В Вене меня ждал радушный прием у Ганна, с которым к этому времени мы уже состояли в переписке. Во время заседаний мы всегда сидели вместе на краю зала. Ганн не принимал участия в дискуссиях, однако время от времени он позволял себе негромкие реплики, которые меня веселили: «Этот Брунс занимается лишь пустой болтовней». Или Зонке доставалось за его холерический темперамент: «Ох уж Зонке так Зонке!» Необходимость выслушивать столько нелепиц, на которые я не мог каким-либо образом отреагировать, пошла на пользу моему умению держать рот на замке.
В ходе обсуждений речь зашла и о перспективах создания Международной метеорологической организации (основана в 1873 году. –
В перерывах между изматывающими заседаниями я мог отдохнуть в компании моего друга Шпармана, работавшего учителем в венской гимназии. Очень рад я был и встрече с Моном, Гофмейером и Рубенсоном – учеными из Скандинавии, которые сочли опубликованные мной работы достаточно весомым поводом относиться ко мне как к равному.

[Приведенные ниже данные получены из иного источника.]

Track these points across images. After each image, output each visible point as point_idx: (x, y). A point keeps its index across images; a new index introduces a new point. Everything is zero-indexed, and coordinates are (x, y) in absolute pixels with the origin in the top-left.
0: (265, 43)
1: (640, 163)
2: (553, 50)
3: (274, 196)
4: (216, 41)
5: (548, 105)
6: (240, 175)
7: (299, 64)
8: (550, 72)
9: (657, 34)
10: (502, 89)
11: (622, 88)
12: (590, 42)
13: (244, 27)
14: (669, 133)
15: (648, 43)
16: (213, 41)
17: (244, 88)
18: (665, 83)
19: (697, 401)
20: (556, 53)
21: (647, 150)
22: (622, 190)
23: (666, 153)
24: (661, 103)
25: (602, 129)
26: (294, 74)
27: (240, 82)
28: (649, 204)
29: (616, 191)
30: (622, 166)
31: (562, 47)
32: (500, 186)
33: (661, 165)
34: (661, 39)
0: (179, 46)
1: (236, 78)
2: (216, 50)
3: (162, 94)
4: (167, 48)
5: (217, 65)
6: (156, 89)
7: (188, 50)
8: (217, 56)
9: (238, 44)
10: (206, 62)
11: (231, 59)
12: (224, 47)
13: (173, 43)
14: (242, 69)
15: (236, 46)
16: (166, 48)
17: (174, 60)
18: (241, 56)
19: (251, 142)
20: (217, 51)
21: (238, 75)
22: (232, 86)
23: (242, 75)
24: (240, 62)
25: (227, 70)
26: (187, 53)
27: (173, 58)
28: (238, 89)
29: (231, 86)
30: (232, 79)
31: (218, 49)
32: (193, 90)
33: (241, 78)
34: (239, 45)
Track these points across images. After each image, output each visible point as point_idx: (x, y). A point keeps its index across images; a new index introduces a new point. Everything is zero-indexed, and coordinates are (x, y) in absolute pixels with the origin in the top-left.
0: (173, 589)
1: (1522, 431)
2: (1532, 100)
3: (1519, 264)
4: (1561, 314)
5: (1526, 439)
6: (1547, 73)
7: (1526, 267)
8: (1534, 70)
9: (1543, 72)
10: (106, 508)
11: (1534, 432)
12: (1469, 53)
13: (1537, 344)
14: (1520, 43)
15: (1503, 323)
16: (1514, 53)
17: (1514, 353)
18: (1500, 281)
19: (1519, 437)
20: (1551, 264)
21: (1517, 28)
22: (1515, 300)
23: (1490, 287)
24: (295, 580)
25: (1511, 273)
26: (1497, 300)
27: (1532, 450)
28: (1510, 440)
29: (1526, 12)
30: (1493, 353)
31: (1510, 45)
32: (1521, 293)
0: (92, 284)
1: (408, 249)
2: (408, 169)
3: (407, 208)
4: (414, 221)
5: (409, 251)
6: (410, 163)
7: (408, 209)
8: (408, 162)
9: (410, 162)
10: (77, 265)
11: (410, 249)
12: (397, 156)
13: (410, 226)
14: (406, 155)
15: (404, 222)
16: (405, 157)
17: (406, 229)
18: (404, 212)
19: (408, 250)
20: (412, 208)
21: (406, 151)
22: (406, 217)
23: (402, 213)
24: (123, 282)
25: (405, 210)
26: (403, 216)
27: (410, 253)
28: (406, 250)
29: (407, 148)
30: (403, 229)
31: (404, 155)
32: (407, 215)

Такое поведение с их стороны, бывшее характерным и для Ганна, имело два последствия: во-первых, оно портило настроение Вильда, во-вторых, именно оно, как мне кажется, побудило Ноймайера пригласить меня в институт морской метеорологии в 1875 году. В Вене я встретился с ним лично лишь один раз, да и то случайно – в трамвае. Причиной тому была его занятость: вне заседаний он всегда находился в обществе руководителей немецкой делегации, с которыми обсуждал какие-то чуждые мне организационные вопросы, касавшиеся работы в Германии, где в те годы не занимались синоптической метеорологией, интересовавшей как меня, так и скандинавов.

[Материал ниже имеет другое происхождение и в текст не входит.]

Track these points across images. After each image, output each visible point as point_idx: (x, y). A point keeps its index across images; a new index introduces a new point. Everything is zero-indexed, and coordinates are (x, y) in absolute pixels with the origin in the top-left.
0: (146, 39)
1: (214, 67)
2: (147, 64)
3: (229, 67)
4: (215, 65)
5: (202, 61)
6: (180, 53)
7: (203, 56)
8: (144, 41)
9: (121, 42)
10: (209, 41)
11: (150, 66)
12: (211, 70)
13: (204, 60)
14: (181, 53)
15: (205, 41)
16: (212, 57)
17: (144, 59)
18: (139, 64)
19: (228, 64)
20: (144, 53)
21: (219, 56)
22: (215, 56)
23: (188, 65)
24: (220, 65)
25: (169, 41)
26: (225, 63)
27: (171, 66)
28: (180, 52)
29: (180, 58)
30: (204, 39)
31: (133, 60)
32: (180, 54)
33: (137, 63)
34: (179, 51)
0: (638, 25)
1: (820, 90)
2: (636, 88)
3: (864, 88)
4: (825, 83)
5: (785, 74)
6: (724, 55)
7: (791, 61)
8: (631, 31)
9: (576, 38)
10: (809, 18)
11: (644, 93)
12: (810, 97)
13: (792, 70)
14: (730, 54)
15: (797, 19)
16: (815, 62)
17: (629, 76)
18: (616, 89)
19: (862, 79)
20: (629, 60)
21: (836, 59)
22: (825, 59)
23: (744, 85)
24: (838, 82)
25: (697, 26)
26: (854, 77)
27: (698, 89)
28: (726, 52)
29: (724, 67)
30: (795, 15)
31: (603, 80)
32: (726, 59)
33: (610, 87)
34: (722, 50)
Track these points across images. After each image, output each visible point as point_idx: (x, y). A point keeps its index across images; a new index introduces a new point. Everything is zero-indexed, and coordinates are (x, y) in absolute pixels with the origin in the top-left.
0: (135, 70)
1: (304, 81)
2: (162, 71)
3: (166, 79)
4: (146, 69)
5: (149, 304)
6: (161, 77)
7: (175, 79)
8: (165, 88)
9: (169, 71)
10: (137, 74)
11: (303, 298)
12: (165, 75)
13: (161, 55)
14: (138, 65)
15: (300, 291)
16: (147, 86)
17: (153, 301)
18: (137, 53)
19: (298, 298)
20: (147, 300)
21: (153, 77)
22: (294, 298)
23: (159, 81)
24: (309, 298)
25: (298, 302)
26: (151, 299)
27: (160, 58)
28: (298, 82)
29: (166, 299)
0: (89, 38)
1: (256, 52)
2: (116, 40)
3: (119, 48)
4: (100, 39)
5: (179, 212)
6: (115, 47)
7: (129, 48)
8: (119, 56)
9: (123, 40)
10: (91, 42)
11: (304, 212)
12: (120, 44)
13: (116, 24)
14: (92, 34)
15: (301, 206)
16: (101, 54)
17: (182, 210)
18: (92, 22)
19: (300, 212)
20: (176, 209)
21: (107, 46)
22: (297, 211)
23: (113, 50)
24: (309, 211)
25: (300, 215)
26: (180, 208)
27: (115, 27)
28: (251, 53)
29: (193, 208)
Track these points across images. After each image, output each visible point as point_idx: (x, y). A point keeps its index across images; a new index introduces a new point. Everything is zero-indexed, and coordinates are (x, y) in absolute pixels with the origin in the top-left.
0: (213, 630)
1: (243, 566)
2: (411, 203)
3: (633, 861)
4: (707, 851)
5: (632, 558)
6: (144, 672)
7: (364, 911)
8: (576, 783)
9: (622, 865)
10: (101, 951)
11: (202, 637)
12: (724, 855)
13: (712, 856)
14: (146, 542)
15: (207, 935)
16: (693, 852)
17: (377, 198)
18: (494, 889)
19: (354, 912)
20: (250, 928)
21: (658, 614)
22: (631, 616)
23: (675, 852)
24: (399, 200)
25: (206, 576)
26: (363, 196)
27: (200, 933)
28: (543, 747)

Домой я вернулся удовлетворенным: поездка выдалась очень волнительной и показала мне, что я кое-чего да стоил. Отношения с Вильдом стали куда прохладнее, хотя открытых конфликтов и не было. Мое мнение о нем понемногу менялось в худшую сторону. По возвращении в Главную физическую обсерваторию я не стал прислушиваться к пересудам о сомнительном подходе Вильда к управлению финансами, однако вскоре и меня ждало испытание, которое навсегда осталось в моей памяти, поскольку я в те годы требовал от себя и других верности высоким устремлениям, так сказать, с несколько чрезмерным пылом. Под Рождество 1873 года я обнаружил на своем столе письмо от Вильда: в нем говорилось, что он собирается упразднить должность внештатного ассистента, дабы нанять библиотекаря для ускорения каталогизации библиотеки с той же зарплатой. Это место он предложил мне. Я мог бы отнестись к этому с пониманием, но к тому времени уже настолько разочаровался в Вильде и так привык к возможности свободно заниматься научной работой, что мое самообладание дало трещину. Не покидая здания, мы начали переписку (в ходе которой я, со своей стороны, позволил себе немало лишнего, признаю), и по ее итогам Вильд отказался от моих услуг, а я, в свою очередь, – от его предложения.

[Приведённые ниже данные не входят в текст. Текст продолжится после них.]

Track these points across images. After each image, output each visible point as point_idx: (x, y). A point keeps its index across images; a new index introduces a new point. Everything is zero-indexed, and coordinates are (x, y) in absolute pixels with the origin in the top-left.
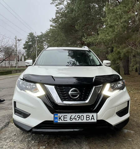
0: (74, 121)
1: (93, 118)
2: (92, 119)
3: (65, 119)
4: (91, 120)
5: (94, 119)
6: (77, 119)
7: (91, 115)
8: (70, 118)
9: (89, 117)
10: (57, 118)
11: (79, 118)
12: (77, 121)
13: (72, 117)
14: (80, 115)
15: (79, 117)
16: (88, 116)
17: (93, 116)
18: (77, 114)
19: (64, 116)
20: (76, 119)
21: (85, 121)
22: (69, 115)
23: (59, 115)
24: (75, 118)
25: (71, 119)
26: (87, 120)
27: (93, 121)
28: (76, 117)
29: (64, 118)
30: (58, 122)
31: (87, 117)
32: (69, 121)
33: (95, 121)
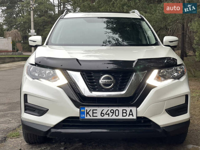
0: (106, 117)
1: (131, 114)
4: (129, 116)
6: (111, 114)
7: (128, 109)
8: (101, 113)
9: (126, 113)
10: (83, 113)
11: (113, 113)
12: (110, 118)
13: (104, 112)
14: (115, 109)
15: (112, 111)
16: (124, 111)
17: (131, 110)
18: (110, 108)
19: (93, 110)
20: (109, 114)
21: (120, 117)
22: (99, 109)
23: (86, 108)
24: (107, 113)
25: (103, 115)
26: (123, 116)
27: (131, 117)
28: (109, 112)
29: (93, 113)
30: (86, 118)
31: (123, 113)
32: (99, 117)
33: (135, 117)
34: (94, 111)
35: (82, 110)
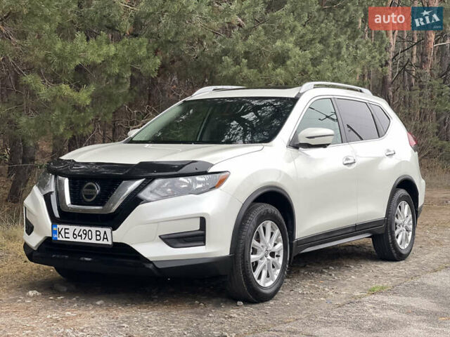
0: (78, 239)
2: (104, 238)
3: (67, 235)
4: (103, 240)
5: (107, 238)
6: (83, 236)
7: (102, 230)
8: (74, 234)
9: (99, 235)
11: (86, 234)
12: (83, 241)
13: (76, 233)
14: (87, 229)
15: (85, 232)
16: (98, 233)
17: (105, 233)
18: (83, 228)
19: (65, 229)
20: (81, 236)
21: (93, 241)
22: (71, 228)
23: (58, 226)
25: (75, 236)
26: (97, 240)
27: (105, 242)
28: (81, 233)
29: (65, 233)
30: (58, 239)
31: (97, 235)
32: (72, 239)
33: (110, 243)
34: (66, 231)
35: (55, 229)
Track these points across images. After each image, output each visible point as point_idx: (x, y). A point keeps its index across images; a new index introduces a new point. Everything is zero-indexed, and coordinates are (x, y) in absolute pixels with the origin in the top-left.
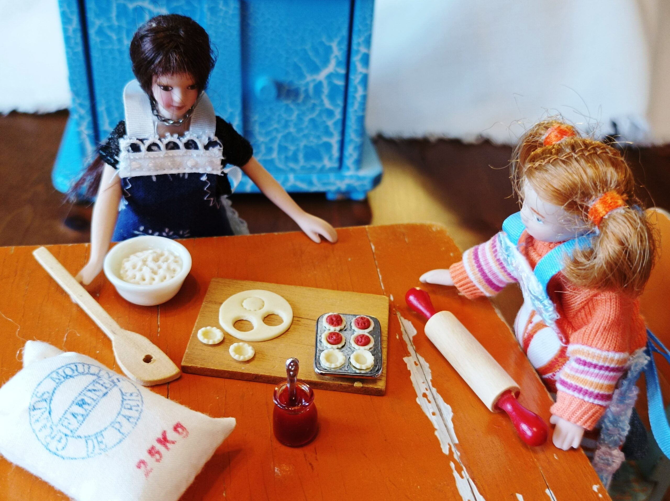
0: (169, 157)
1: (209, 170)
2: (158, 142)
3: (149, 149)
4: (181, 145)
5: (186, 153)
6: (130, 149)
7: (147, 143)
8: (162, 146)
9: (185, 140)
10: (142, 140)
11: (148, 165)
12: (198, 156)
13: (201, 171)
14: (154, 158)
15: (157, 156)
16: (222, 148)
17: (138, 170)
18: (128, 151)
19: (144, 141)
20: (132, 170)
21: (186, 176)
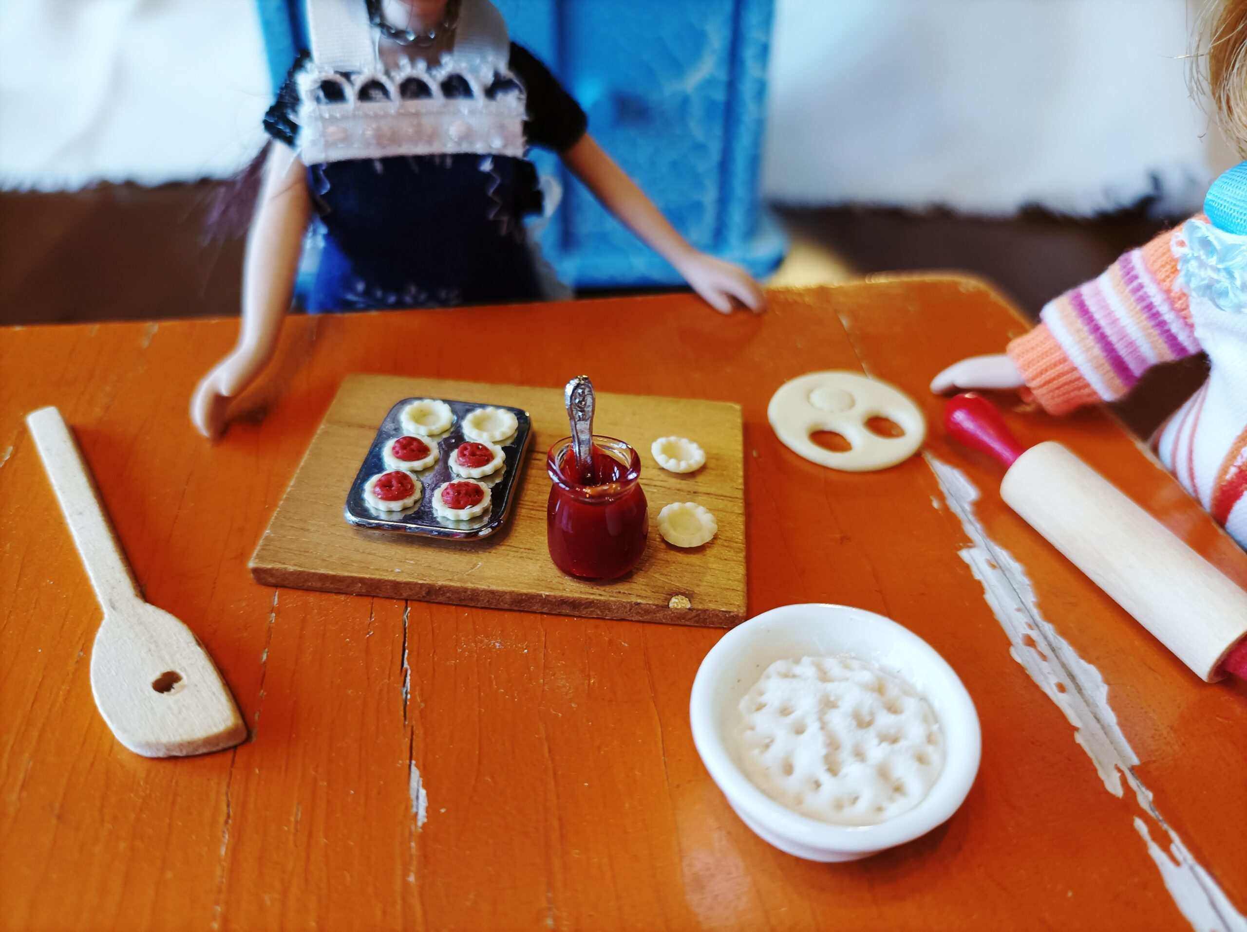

Позднее Ганн помог мне отплатить Вильду, опубликовав по моей просьбе в номере «Метеорологического журнала» за декабрь 1874 года короткое объяснение барометрической розы ветров[20]
, которое я и по сей день считаю верным, хотя оно и нарушало логику умозаключений Дове. Ранее Вильд вырезал его из рукописи моей статьи «О климатическом характере ветров и их возникновении»[21], добавив к основному тексту предисловие, которое подталкивало читателей к мысли о том, что это именно ему принадлежало авторство идеи, легшей в основу работы, но об этом я узнал уже после публикации.Уже тогда я сказал себе, что придется укротить свое стремление к свободе, когда я непременно решу жениться и завести семью. Но пока что одиночество выглядело привлекательней, чем ярмо брака. Поддержание домашнего уюта и заботы эстетического плана виделись неподобающим для меня как для холостяка занятием – мне казалось, что это был удел семейных людей и вообще женское дело.